Exercises
a – In the forum thread about buying an iMac to run Lightroom 5, which upgrade does Denis recommend choosing first?
b – Reproduce a passage from the forum thread about buying an iMac for Lightroom 5, beginning at the words "I'm thinking of" and stopping after the words "Thanks in advance!".

Text provided
# Buying new iMac: Technical requirements to run LR5?



## Peter Kiaerbye (Jul 15, 2013)

Hi everyone,

I'm thinking of buying a new 27" iMac; primarily for working with LR5. Can anyone advise me, whether the following specs should suffice for serious editing (lots of filters and adjustment brushes etc.) without to much lag in the working process:

2.9GHz quad-core Intel Core i5
Turbo Boost up to 3.6GHz
8GB memory
1TB hard drive (7200 rpm)
NVIDIA GeForce GTX 660M with 512MB

All of the above can be upgraded from the start. But what should I prioritize, if anything (funds are limited)?

All input will be much appreciated. Thanks in advance!

Regards,
Peter.


----------



## Denis Pagé (Jul 15, 2013)

Welcome to the Lightroom Forums Peter!

I would go with a fusion drive first. Then memory as a second choice. As for graphic cards, they are not much stressed by Lightroom.


----------



## Peter Kiaerbye (Jul 15, 2013)

Hi Denis,

Thanks a lot for your answer. That is exactly what I was after - to know what has the highest priority for Lightroom to run smoothly.

I will consider the fusion drive, then.

Should anyone have further comments on the matter, please feel free to join the debate 

Best regards,
Peter.


----------



## clee01l (Jul 15, 2013)

I wish that my 2011 iMac had a fusion drive. That would be my first check-off.  I think  16GB RAM important too.  I agree with Denis, Graphic cards are not as critical.  I happen to think that a Second monitor more important than anything else on your list.  It does not need to be a 27" Cinema Display, but you can purchase a 2560X 1440 IPA monitor for ~$500USD.

Material provided
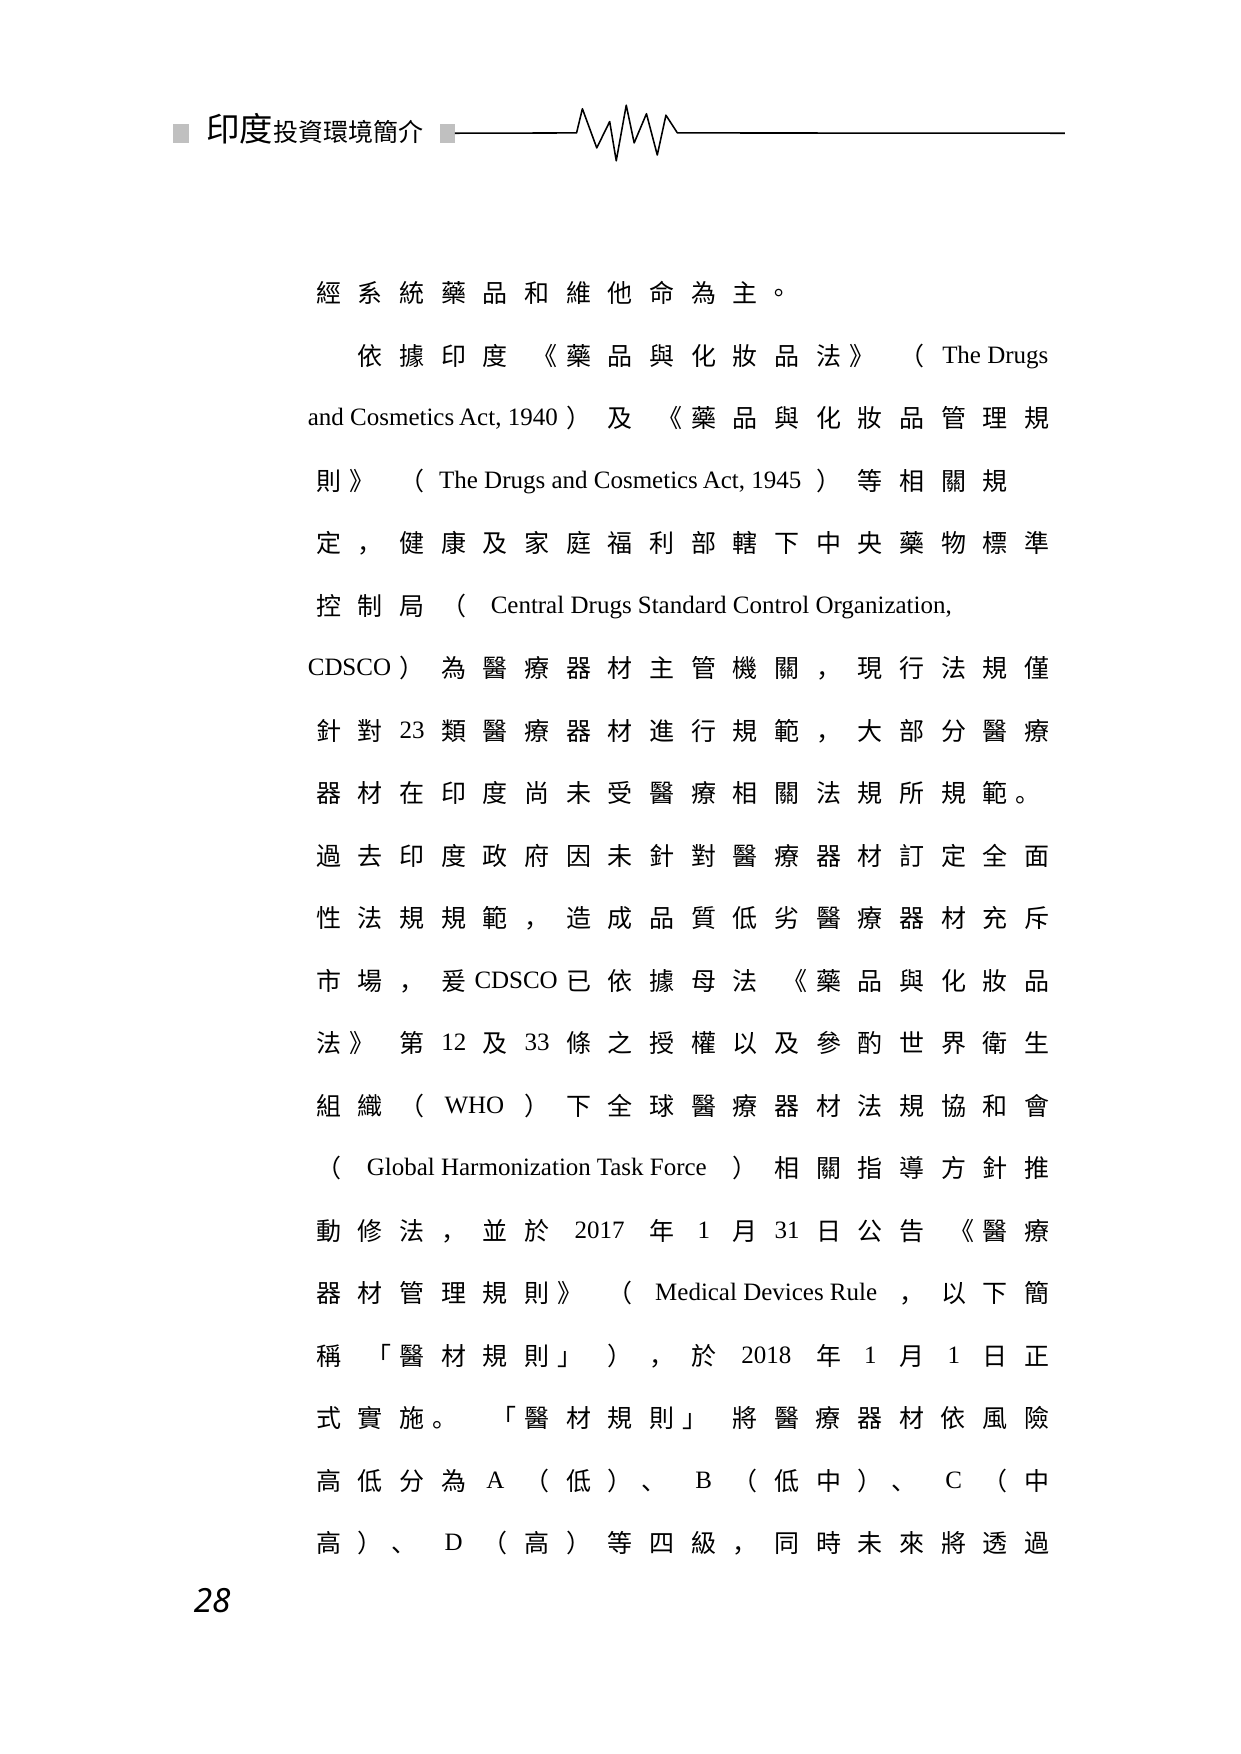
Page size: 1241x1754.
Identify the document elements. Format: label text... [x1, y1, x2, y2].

text 依據印度《藥品與化妝品法》（The Drugs and Cosmetics Act, 1940）及《藥品與化妝品管理規則》（The Drugs and Cosmetics Act, 1945）等相關規定，健康及家庭福利部轄下中央藥物標準控制局（Central Drugs Standard Control Organization, CDSCO）為醫療器材主管機關，現行法規僅針對23類醫療器材進行規範，大部分醫療器材在印度尚未受醫療相關法規所規範。過去印度政府因未針對醫療器材訂定全面性法規規範，造成品質低劣醫療器材充斥市場，爰CDSCO已依據母法《藥品與化妝品法》第12及33條之授權以及參酌世界衛生組織（WHO）下全球醫療器材法規協和會（Global Harmonization Task Force）相關指導方針推動修法，並於2017年1月31日公告《醫療器材管理規則》（Medical Devices Rule，以下簡稱「醫材規則」），於2018年1月1日正式實施。「醫材規則」將醫療器材依風險高低分為A（低）、B（低中）、C（中高）、D（高）等四級，同時未來將透過 [281, 313, 1058, 1563]
text 經系統藥品和維他命為主。 [281, 250, 1058, 313]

Worked answers
a – A fusion drive.

b –
I'm thinking of buying a new 27" iMac; primarily for working with LR5. Can anyone advise me, whether the following specs should suffice for serious editing (lots of filters and adjustment brushes etc.) without to much lag in the working process:

2.9GHz quad-core Intel Core i5
Turbo Boost up to 3.6GHz
8GB memory
1TB hard drive (7200 rpm)
NVIDIA GeForce GTX 660M with 512MB

All of the above can be upgraded from the start. But what should I prioritize, if anything (funds are limited)?

All input will be much appreciated. Thanks in advance!